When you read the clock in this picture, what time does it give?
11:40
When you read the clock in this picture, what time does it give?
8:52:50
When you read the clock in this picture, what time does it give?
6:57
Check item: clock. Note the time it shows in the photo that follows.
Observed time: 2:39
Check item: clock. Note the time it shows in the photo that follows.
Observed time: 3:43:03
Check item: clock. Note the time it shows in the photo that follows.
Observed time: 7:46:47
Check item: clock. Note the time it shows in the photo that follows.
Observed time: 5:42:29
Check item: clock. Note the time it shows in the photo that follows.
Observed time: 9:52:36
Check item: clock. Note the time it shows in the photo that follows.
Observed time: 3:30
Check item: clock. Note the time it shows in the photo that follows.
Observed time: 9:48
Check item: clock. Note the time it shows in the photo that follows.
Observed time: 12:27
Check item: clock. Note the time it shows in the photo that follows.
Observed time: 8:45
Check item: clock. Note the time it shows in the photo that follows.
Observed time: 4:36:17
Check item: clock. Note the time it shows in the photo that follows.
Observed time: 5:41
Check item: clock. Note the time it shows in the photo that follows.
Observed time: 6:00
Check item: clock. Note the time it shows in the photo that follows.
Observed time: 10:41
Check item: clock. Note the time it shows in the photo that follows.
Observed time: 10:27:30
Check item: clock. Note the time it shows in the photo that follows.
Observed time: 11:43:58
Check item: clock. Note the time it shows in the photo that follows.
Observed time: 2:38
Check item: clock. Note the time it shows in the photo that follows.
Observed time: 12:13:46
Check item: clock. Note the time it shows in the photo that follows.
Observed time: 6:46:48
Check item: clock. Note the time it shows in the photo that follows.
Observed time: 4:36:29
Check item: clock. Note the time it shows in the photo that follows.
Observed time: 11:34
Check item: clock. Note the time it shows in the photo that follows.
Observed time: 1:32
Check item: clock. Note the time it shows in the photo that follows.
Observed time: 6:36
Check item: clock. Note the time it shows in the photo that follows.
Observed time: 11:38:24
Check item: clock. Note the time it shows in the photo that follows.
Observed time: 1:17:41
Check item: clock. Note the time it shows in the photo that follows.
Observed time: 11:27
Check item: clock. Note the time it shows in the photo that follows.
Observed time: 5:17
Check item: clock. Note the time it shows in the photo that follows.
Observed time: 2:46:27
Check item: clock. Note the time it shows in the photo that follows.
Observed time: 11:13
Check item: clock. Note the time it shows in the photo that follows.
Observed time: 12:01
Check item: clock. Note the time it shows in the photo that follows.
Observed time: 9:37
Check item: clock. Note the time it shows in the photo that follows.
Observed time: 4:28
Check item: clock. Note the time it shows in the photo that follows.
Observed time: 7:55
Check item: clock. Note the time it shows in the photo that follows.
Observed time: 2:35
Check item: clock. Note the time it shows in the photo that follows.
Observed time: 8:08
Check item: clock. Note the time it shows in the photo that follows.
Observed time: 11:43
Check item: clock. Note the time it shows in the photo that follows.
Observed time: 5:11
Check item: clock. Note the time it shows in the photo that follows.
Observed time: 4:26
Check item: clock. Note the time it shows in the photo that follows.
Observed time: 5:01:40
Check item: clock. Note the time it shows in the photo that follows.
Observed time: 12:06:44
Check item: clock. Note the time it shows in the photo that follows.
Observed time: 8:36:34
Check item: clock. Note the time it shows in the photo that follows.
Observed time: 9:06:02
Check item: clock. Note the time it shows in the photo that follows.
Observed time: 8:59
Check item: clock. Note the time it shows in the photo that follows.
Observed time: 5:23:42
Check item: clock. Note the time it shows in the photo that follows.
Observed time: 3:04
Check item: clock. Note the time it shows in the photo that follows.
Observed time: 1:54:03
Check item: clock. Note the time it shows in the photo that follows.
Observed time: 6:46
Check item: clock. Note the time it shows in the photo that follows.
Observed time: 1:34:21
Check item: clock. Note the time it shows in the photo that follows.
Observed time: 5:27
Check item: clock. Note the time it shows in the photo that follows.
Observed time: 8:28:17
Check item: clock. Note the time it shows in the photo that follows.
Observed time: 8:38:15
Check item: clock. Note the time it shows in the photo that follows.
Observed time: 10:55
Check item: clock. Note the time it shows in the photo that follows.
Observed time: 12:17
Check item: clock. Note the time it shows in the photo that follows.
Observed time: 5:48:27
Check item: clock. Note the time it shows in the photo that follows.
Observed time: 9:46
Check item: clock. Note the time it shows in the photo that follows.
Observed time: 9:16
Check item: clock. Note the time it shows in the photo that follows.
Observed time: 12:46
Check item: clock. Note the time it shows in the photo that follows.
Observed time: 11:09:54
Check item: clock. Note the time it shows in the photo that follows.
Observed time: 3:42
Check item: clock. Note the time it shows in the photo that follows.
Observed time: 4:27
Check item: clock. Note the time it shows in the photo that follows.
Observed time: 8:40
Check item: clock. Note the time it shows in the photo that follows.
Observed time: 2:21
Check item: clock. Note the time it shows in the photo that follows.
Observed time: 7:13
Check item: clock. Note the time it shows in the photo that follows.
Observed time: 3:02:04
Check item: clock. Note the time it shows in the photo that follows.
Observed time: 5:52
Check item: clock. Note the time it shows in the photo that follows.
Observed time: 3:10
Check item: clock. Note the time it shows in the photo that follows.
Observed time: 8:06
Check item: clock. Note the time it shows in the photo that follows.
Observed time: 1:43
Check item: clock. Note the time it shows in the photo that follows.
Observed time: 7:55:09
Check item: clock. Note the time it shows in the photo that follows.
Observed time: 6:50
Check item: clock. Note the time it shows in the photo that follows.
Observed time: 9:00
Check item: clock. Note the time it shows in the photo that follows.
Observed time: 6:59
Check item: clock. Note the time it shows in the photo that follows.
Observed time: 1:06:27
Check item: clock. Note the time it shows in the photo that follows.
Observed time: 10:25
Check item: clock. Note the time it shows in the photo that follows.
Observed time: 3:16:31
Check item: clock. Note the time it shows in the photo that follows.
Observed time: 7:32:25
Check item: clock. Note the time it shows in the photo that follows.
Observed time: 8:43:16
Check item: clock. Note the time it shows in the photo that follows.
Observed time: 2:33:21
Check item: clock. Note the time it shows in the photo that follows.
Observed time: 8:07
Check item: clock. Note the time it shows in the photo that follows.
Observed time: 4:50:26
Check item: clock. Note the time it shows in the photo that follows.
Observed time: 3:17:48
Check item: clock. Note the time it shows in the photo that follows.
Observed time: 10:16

● **TASK STATEMENT**
Reproduce the entire listing above verbatim, line by line, without altering any character.

● **OUTPUT FOR THIS EXERCISE**
When you read the clock in this picture, what time does it give?
11:40
When you read the clock in this picture, what time does it give?
8:52:50
When you read the clock in this picture, what time does it give?
6:57
Check item: clock. Note the time it shows in the photo that follows.
Observed time: 2:39
Check item: clock. Note the time it shows in the photo that follows.
Observed time: 3:43:03
Check item: clock. Note the time it shows in the photo that follows.
Observed time: 7:46:47
Check item: clock. Note the time it shows in the photo that follows.
Observed time: 5:42:29
Check item: clock. Note the time it shows in the photo that follows.
Observed time: 9:52:36
Check item: clock. Note the time it shows in the photo that follows.
Observed time: 3:30
Check item: clock. Note the time it shows in the photo that follows.
Observed time: 9:48
Check item: clock. Note the time it shows in the photo that follows.
Observed time: 12:27
Check item: clock. Note the time it shows in the photo that follows.
Observed time: 8:45
Check item: clock. Note the time it shows in the photo that follows.
Observed time: 4:36:17
Check item: clock. Note the time it shows in the photo that follows.
Observed time: 5:41
Check item: clock. Note the time it shows in the photo that follows.
Observed time: 6:00
Check item: clock. Note the time it shows in the photo that follows.
Observed time: 10:41
Check item: clock. Note the time it shows in the photo that follows.
Observed time: 10:27:30
Check item: clock. Note the time it shows in the photo that follows.
Observed time: 11:43:58
Check item: clock. Note the time it shows in the photo that follows.
Observed time: 2:38
Check item: clock. Note the time it shows in the photo that follows.
Observed time: 12:13:46
Check item: clock. Note the time it shows in the photo that follows.
Observed time: 6:46:48
Check item: clock. Note the time it shows in the photo that follows.
Observed time: 4:36:29
Check item: clock. Note the time it shows in the photo that follows.
Observed time: 11:34
Check item: clock. Note the time it shows in the photo that follows.
Observed time: 1:32
Check item: clock. Note the time it shows in the photo that follows.
Observed time: 6:36
Check item: clock. Note the time it shows in the photo that follows.
Observed time: 11:38:24
Check item: clock. Note the time it shows in the photo that follows.
Observed time: 1:17:41
Check item: clock. Note the time it shows in the photo that follows.
Observed time: 11:27
Check item: clock. Note the time it shows in the photo that follows.
Observed time: 5:17
Check item: clock. Note the time it shows in the photo that follows.
Observed time: 2:46:27
Check item: clock. Note the time it shows in the photo that follows.
Observed time: 11:13
Check item: clock. Note the time it shows in the photo that follows.
Observed time: 12:01
Check item: clock. Note the time it shows in the photo that follows.
Observed time: 9:37
Check item: clock. Note the time it shows in the photo that follows.
Observed time: 4:28
Check item: clock. Note the time it shows in the photo that follows.
Observed time: 7:55
Check item: clock. Note the time it shows in the photo that follows.
Observed time: 2:35
Check item: clock. Note the time it shows in the photo that follows.
Observed time: 8:08
Check item: clock. Note the time it shows in the photo that follows.
Observed time: 11:43
Check item: clock. Note the time it shows in the photo that follows.
Observed time: 5:11
Check item: clock. Note the time it shows in the photo that follows.
Observed time: 4:26
Check item: clock. Note the time it shows in the photo that follows.
Observed time: 5:01:40
Check item: clock. Note the time it shows in the photo that follows.
Observed time: 12:06:44
Check item: clock. Note the time it shows in the photo that follows.
Observed time: 8:36:34
Check item: clock. Note the time it shows in the photo that follows.
Observed time: 9:06:02
Check item: clock. Note the time it shows in the photo that follows.
Observed time: 8:59
Check item: clock. Note the time it shows in the photo that follows.
Observed time: 5:23:42
Check item: clock. Note the time it shows in the photo that follows.
Observed time: 3:04
Check item: clock. Note the time it shows in the photo that follows.
Observed time: 1:54:03
Check item: clock. Note the time it shows in the photo that follows.
Observed time: 6:46
Check item: clock. Note the time it shows in the photo that follows.
Observed time: 1:34:21
Check item: clock. Note the time it shows in the photo that follows.
Observed time: 5:27
Check item: clock. Note the time it shows in the photo that follows.
Observed time: 8:28:17
Check item: clock. Note the time it shows in the photo that follows.
Observed time: 8:38:15
Check item: clock. Note the time it shows in the photo that follows.
Observed time: 10:55
Check item: clock. Note the time it shows in the photo that follows.
Observed time: 12:17
Check item: clock. Note the time it shows in the photo that follows.
Observed time: 5:48:27
Check item: clock. Note the time it shows in the photo that follows.
Observed time: 9:46
Check item: clock. Note the time it shows in the photo that follows.
Observed time: 9:16
Check item: clock. Note the time it shows in the photo that follows.
Observed time: 12:46
Check item: clock. Note the time it shows in the photo that follows.
Observed time: 11:09:54
Check item: clock. Note the time it shows in the photo that follows.
Observed time: 3:42
Check item: clock. Note the time it shows in the photo that follows.
Observed time: 4:27
Check item: clock. Note the time it shows in the photo that follows.
Observed time: 8:40
Check item: clock. Note the time it shows in the photo that follows.
Observed time: 2:21
Check item: clock. Note the time it shows in the photo that follows.
Observed time: 7:13
Check item: clock. Note the time it shows in the photo that follows.
Observed time: 3:02:04
Check item: clock. Note the time it shows in the photo that follows.
Observed time: 5:52
Check item: clock. Note the time it shows in the photo that follows.
Observed time: 3:10
Check item: clock. Note the time it shows in the photo that follows.
Observed time: 8:06
Check item: clock. Note the time it shows in the photo that follows.
Observed time: 1:43
Check item: clock. Note the time it shows in the photo that follows.
Observed time: 7:55:09
Check item: clock. Note the time it shows in the photo that follows.
Observed time: 6:50
Check item: clock. Note the time it shows in the photo that follows.
Observed time: 9:00
Check item: clock. Note the time it shows in the photo that follows.
Observed time: 6:59
Check item: clock. Note the time it shows in the photo that follows.
Observed time: 1:06:27
Check item: clock. Note the time it shows in the photo that follows.
Observed time: 10:25
Check item: clock. Note the time it shows in the photo that follows.
Observed time: 3:16:31
Check item: clock. Note the time it shows in the photo that follows.
Observed time: 7:32:25
Check item: clock. Note the time it shows in the photo that follows.
Observed time: 8:43:16
Check item: clock. Note the time it shows in the photo that follows.
Observed time: 2:33:21
Check item: clock. Note the time it shows in the photo that follows.
Observed time: 8:07
Check item: clock. Note the time it shows in the photo that follows.
Observed time: 4:50:26
Check item: clock. Note the time it shows in the photo that follows.
Observed time: 3:17:48
Check item: clock. Note the time it shows in the photo that follows.
Observed time: 10:16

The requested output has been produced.